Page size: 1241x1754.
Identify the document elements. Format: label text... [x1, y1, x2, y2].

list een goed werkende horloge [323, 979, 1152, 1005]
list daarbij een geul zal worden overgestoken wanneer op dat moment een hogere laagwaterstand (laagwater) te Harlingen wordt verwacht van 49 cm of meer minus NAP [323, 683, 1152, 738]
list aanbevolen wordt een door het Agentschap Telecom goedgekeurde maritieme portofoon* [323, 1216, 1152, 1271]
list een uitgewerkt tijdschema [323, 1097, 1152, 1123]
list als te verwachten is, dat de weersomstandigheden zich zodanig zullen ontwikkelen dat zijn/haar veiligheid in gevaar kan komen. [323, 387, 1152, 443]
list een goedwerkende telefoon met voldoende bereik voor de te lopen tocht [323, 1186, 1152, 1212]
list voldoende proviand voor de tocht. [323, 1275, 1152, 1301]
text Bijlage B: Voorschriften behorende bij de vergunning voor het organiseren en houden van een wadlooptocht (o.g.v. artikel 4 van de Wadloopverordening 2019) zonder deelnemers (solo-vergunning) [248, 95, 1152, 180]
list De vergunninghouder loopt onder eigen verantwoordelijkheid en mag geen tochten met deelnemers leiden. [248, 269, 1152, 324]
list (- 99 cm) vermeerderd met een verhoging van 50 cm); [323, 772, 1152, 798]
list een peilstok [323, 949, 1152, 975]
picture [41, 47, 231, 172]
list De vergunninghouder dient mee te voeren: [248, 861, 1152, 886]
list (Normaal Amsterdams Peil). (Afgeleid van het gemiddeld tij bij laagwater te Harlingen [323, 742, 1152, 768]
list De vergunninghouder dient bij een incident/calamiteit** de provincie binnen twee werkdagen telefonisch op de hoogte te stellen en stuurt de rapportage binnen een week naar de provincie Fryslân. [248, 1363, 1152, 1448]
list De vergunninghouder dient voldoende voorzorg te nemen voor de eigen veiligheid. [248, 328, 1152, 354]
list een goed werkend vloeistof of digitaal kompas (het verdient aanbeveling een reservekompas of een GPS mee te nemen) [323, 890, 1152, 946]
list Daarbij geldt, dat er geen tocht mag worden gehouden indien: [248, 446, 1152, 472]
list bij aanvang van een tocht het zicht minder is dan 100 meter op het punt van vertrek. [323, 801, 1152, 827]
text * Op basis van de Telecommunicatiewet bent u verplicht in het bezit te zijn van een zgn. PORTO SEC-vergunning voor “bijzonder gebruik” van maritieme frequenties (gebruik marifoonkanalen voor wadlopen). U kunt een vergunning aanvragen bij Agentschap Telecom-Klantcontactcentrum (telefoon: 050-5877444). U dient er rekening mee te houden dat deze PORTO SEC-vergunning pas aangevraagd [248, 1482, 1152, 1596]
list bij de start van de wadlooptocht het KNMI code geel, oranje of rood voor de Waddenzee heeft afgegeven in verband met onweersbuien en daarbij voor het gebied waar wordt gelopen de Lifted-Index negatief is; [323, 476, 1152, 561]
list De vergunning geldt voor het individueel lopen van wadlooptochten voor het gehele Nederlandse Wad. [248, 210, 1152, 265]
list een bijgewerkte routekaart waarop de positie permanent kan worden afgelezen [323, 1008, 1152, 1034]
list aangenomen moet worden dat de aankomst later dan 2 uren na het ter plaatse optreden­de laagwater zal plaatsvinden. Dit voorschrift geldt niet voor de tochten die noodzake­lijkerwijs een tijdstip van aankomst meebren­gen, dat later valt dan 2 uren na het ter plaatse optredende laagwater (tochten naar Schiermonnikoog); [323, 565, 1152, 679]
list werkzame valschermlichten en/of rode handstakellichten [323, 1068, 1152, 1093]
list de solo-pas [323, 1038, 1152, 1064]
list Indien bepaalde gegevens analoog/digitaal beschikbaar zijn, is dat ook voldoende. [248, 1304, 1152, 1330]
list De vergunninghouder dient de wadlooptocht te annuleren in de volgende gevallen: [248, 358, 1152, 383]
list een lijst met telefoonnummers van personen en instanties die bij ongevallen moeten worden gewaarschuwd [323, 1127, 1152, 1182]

================================

ASSIGNMENT: Write out a word-for-word copy of every entry above.

ANSWER TO THIS TASK:
Page size: 1241x1754.
Identify the document elements. Format: label text... [x1, y1, x2, y2].

list een goed werkende horloge [323, 979, 1152, 1005]
list daarbij een geul zal worden overgestoken wanneer op dat moment een hogere laagwaterstand (laagwater) te Harlingen wordt verwacht van 49 cm of meer minus NAP [323, 683, 1152, 738]
list aanbevolen wordt een door het Agentschap Telecom goedgekeurde maritieme portofoon* [323, 1216, 1152, 1271]
list een uitgewerkt tijdschema [323, 1097, 1152, 1123]
list als te verwachten is, dat de weersomstandigheden zich zodanig zullen ontwikkelen dat zijn/haar veiligheid in gevaar kan komen. [323, 387, 1152, 443]
list een goedwerkende telefoon met voldoende bereik voor de te lopen tocht [323, 1186, 1152, 1212]
list voldoende proviand voor de tocht. [323, 1275, 1152, 1301]
text Bijlage B: Voorschriften behorende bij de vergunning voor het organiseren en houden van een wadlooptocht (o.g.v. artikel 4 van de Wadloopverordening 2019) zonder deelnemers (solo-vergunning) [248, 95, 1152, 180]
list De vergunninghouder loopt onder eigen verantwoordelijkheid en mag geen tochten met deelnemers leiden. [248, 269, 1152, 324]
list (- 99 cm) vermeerderd met een verhoging van 50 cm); [323, 772, 1152, 798]
list een peilstok [323, 949, 1152, 975]
picture [41, 47, 231, 172]
list De vergunninghouder dient mee te voeren: [248, 861, 1152, 886]
list (Normaal Amsterdams Peil). (Afgeleid van het gemiddeld tij bij laagwater te Harlingen [323, 742, 1152, 768]
list De vergunninghouder dient bij een incident/calamiteit** de provincie binnen twee werkdagen telefonisch op de hoogte te stellen en stuurt de rapportage binnen een week naar de provincie Fryslân. [248, 1363, 1152, 1448]
list De vergunninghouder dient voldoende voorzorg te nemen voor de eigen veiligheid. [248, 328, 1152, 354]
list een goed werkend vloeistof of digitaal kompas (het verdient aanbeveling een reservekompas of een GPS mee te nemen) [323, 890, 1152, 946]
list Daarbij geldt, dat er geen tocht mag worden gehouden indien: [248, 446, 1152, 472]
list bij aanvang van een tocht het zicht minder is dan 100 meter op het punt van vertrek. [323, 801, 1152, 827]
text * Op basis van de Telecommunicatiewet bent u verplicht in het bezit te zijn van een zgn. PORTO SEC-vergunning voor “bijzonder gebruik” van maritieme frequenties (gebruik marifoonkanalen voor wadlopen). U kunt een vergunning aanvragen bij Agentschap Telecom-Klantcontactcentrum (telefoon: 050-5877444). U dient er rekening mee te houden dat deze PORTO SEC-vergunning pas aangevraagd [248, 1482, 1152, 1596]
list bij de start van de wadlooptocht het KNMI code geel, oranje of rood voor de Waddenzee heeft afgegeven in verband met onweersbuien en daarbij voor het gebied waar wordt gelopen de Lifted-Index negatief is; [323, 476, 1152, 561]
list De vergunning geldt voor het individueel lopen van wadlooptochten voor het gehele Nederlandse Wad. [248, 210, 1152, 265]
list een bijgewerkte routekaart waarop de positie permanent kan worden afgelezen [323, 1008, 1152, 1034]
list aangenomen moet worden dat de aankomst later dan 2 uren na het ter plaatse optreden­de laagwater zal plaatsvinden. Dit voorschrift geldt niet voor de tochten die noodzake­lijkerwijs een tijdstip van aankomst meebren­gen, dat later valt dan 2 uren na het ter plaatse optredende laagwater (tochten naar Schiermonnikoog); [323, 565, 1152, 679]
list werkzame valschermlichten en/of rode handstakellichten [323, 1068, 1152, 1093]
list de solo-pas [323, 1038, 1152, 1064]
list Indien bepaalde gegevens analoog/digitaal beschikbaar zijn, is dat ook voldoende. [248, 1304, 1152, 1330]
list De vergunninghouder dient de wadlooptocht te annuleren in de volgende gevallen: [248, 358, 1152, 383]
list een lijst met telefoonnummers van personen en instanties die bij ongevallen moeten worden gewaarschuwd [323, 1127, 1152, 1182]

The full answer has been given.